Während viele Wählerinnen und Wähler in Iran der Urne fernbleiben, werben die wenigen Kandidaten für das Präsidentenamt für eine wirtschaftlich goldene Zukunft – und sorgen dabei für ein Novum.
Masoume Ebtekar, ehemals eifrige Revolutionärin bei der Erstürmung der US-Botschaft 1979, mittlerweile eine wichtige Persönlichkeit der iranischen Reformbewegung, sowie aktuell Vizepräsidentin Irans, stellte über Instagram die zentrale Frage der diesjährigen Präsidentschaftswahlen: »Was sollte man tun?« – wählen gehen oder nicht?

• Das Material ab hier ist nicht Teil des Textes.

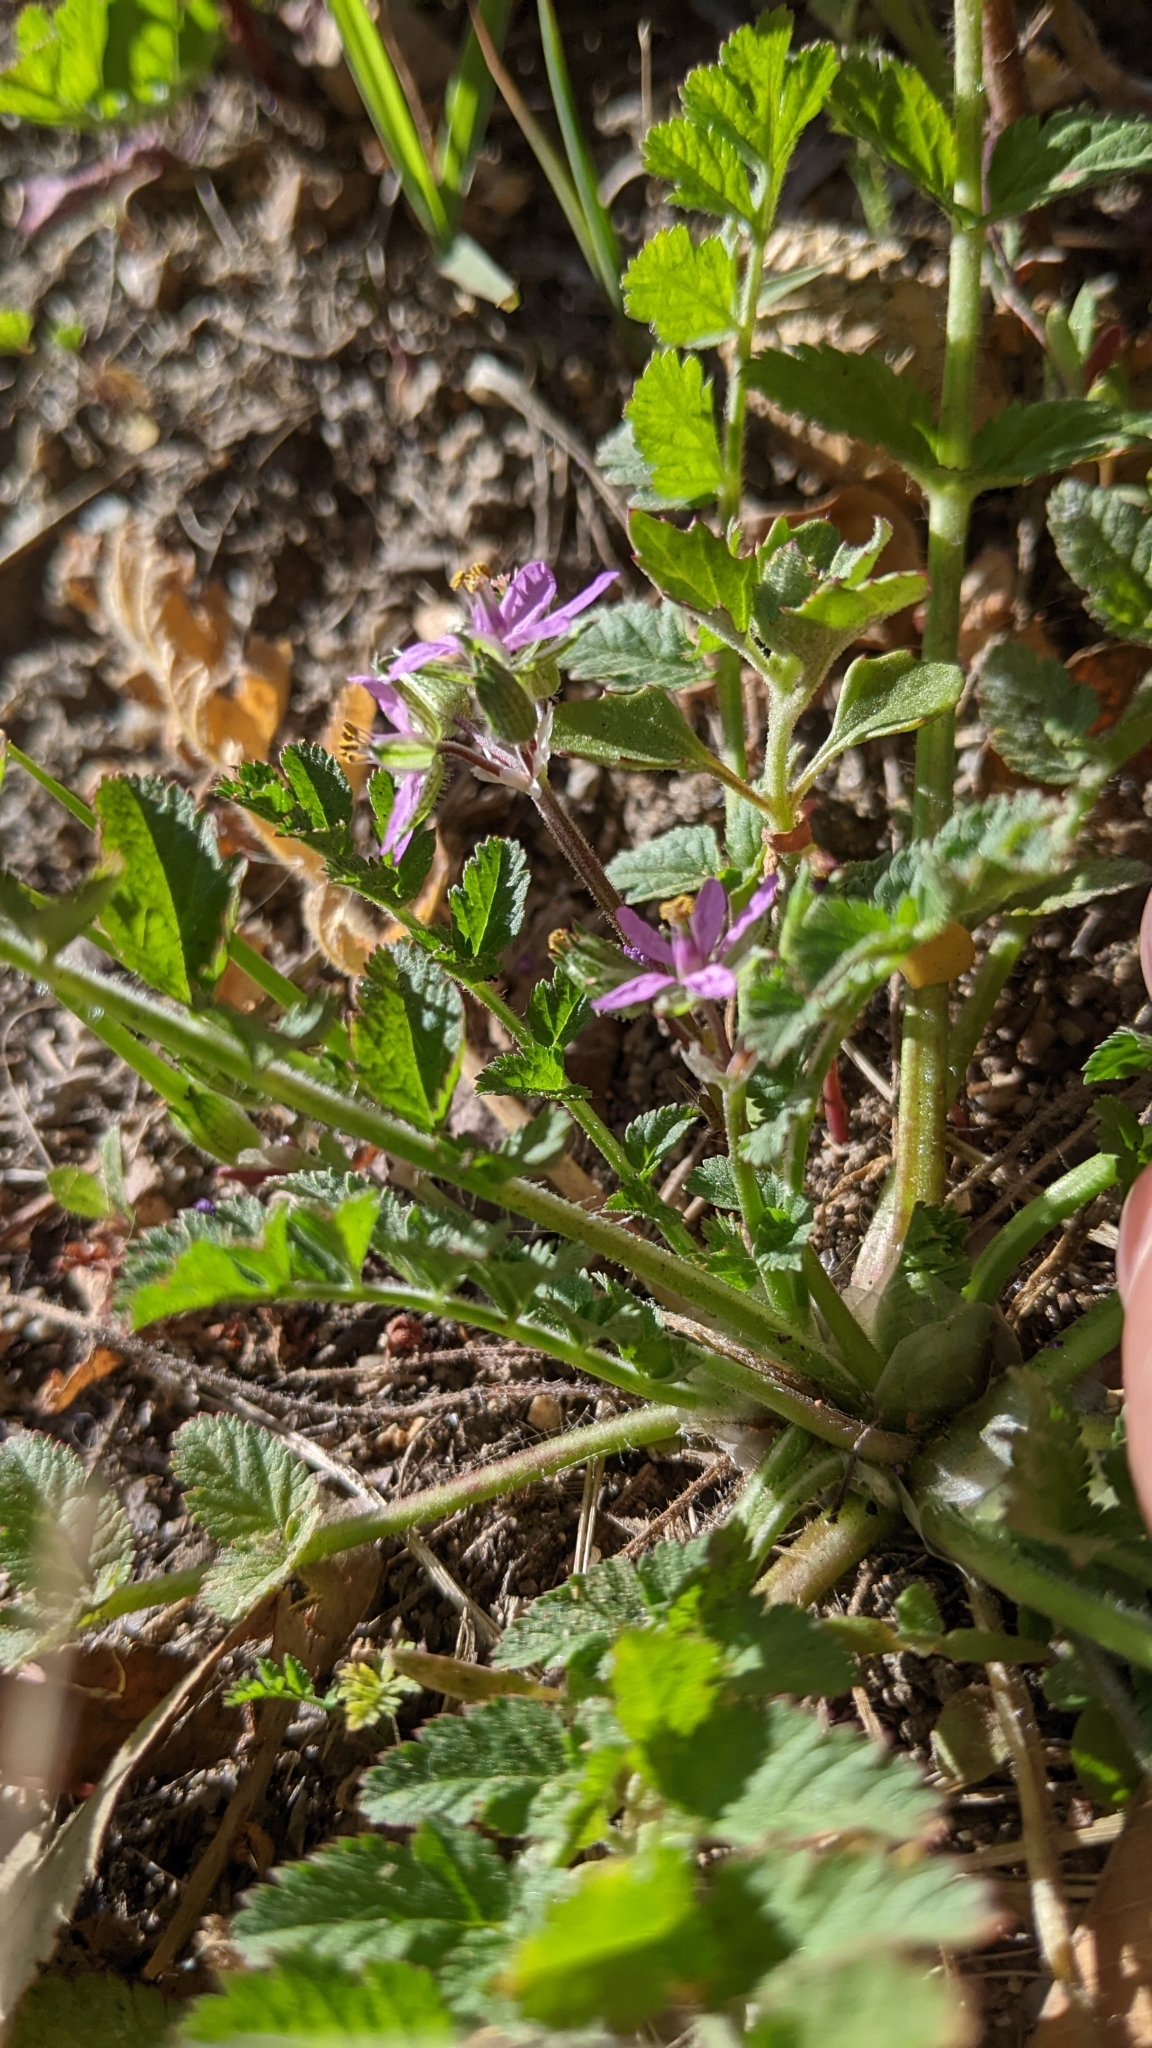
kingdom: Plantae
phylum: Tracheophyta
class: Magnoliopsida
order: Geraniales
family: Geraniaceae
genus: Erodium
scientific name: Erodium moschatum
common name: Musk stork's-bill
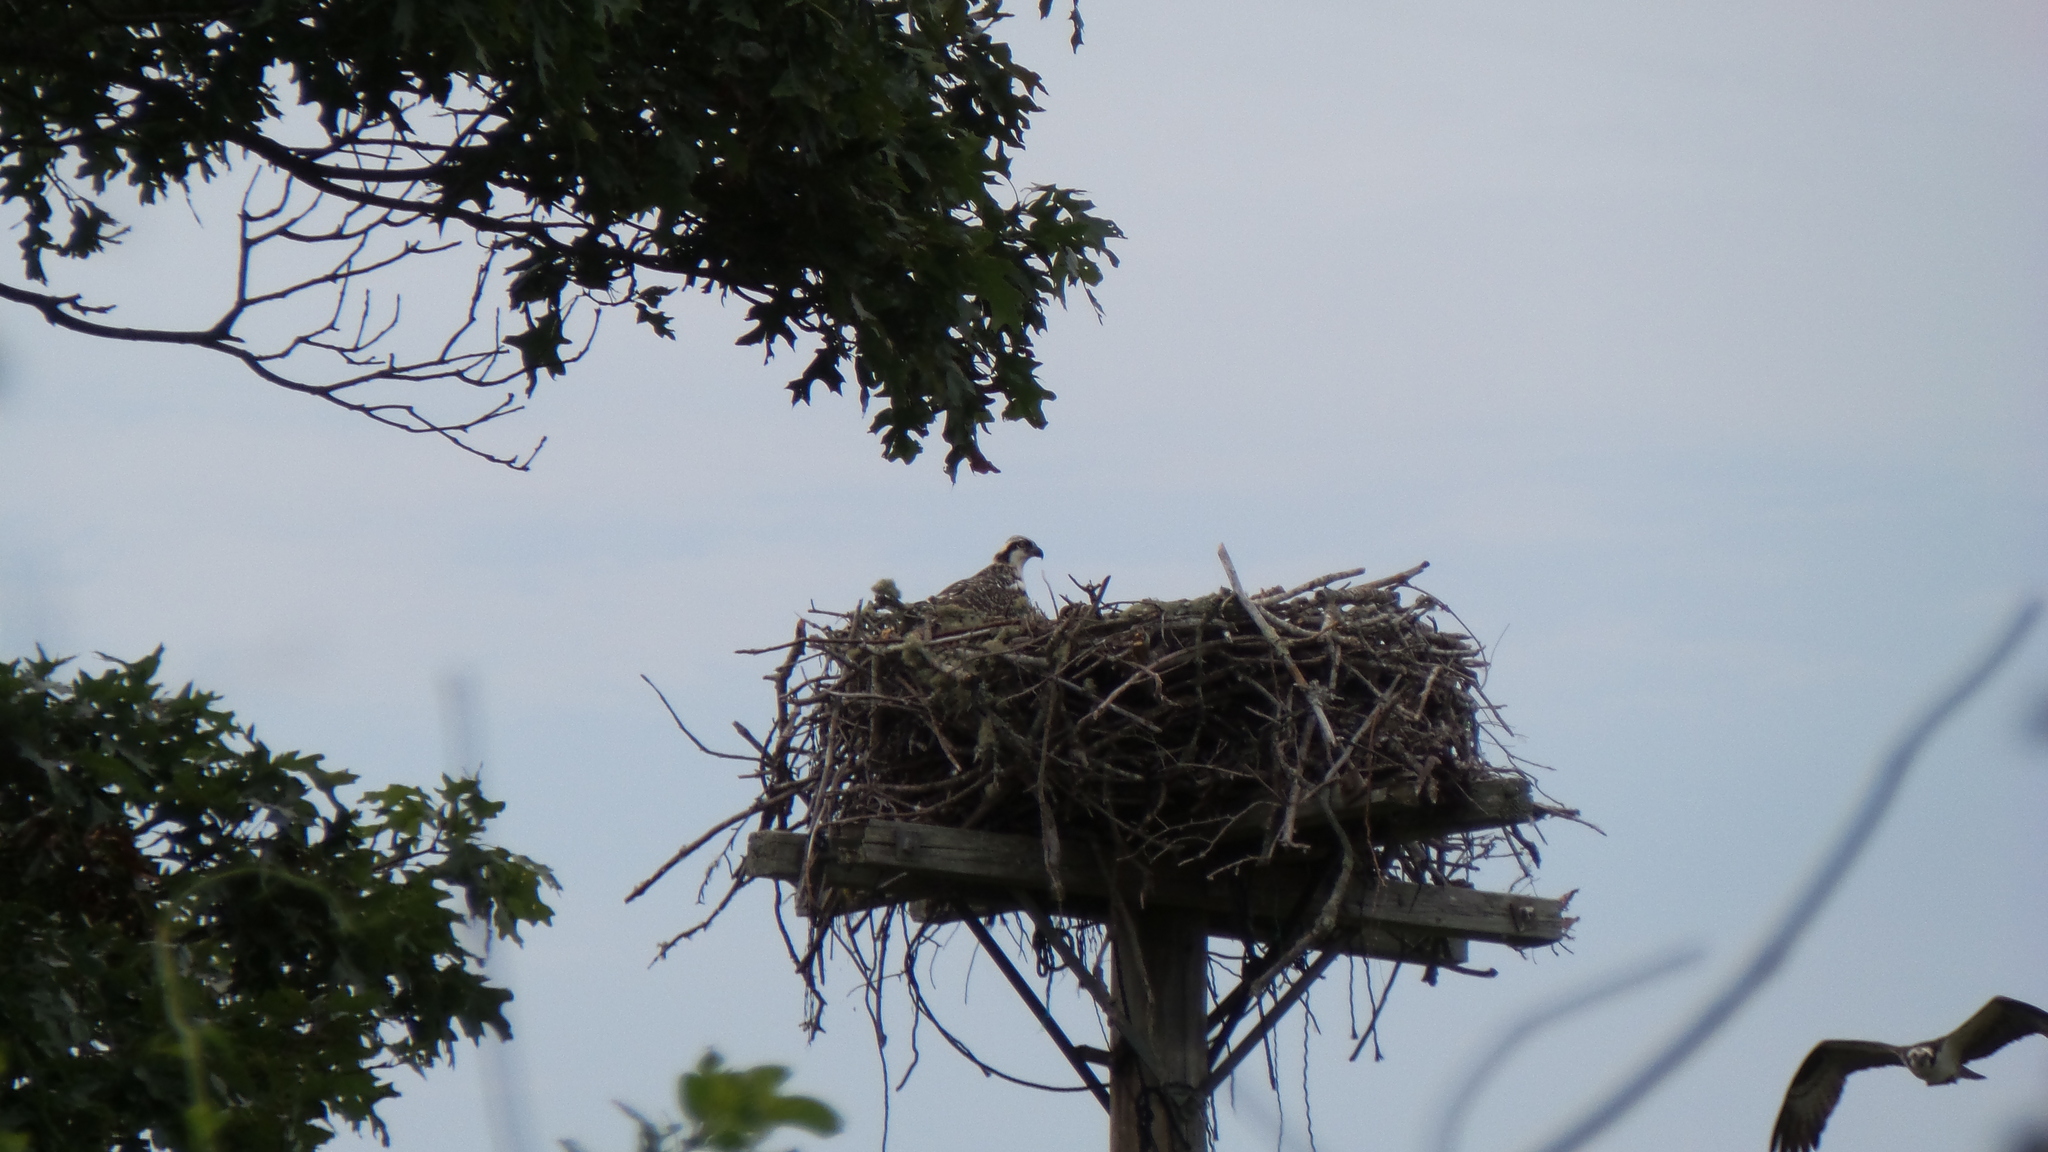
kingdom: Animalia
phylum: Chordata
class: Aves
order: Accipitriformes
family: Pandionidae
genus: Pandion
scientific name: Pandion haliaetus
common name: Osprey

Während in den letzten Monaten eine breite Bewegung dazu aufrief, nicht zu wählen und dafür viel Zustimmung erhielt, sorgte die Grundsatzfrage dennoch für hitzige Debatten innerhalb und außerhalb Irans. Die Argumentation folgt dabei der Logik der Islamischen Republik: Eine hohe Wahlbeteiligung, unabhängig vom Ergebnis, bedeutet die allgemeine Zustimmung zum System der Islamischen Republik. Folglich ist der einzige Weg, das System zu hinterfragen, der Wahlboykott. Diese Bedeutung unterstrich Revolutionsführer Ali Khamenei immer wieder.
Die 13. Präsidentschaftswahlen in Iran sind eine Herausforderung für die Bevölkerung und den Staat. Die Wahlen könnten nach den Novemberprotesten 2019 und dem Abschuss der ukrainischen Passagiermaschine PS752 im Januar 2020 als Beginn eines neuen politischen Kapitels in die Geschichte des Landes eingehen. Zwischen Aufrufen zu einem Wahlboykott und Aufrufen aller Präsidentschaftskandidaten zu systemischen Veränderungen im Land, kämpft die politische Elite Irans um eine hohe Wahlbeteiligung.
Die neue App Clubhouse sorgte im Vorlauf der Wahlen für ein neues soziales Phänomen in der persophonen Welt. Zum ersten Mal gab es ruhige und moderierte Live-Gespräche mit tausenden Zuhörern zwischen Politikerinnen und Politikern, Journalisteninnen und Journalisten, Theologen sowie Aktivistinnen und Aktivisten aus Iran mit eben denselben Gruppen von Iranerinnen und Iranern außerhalb Irans.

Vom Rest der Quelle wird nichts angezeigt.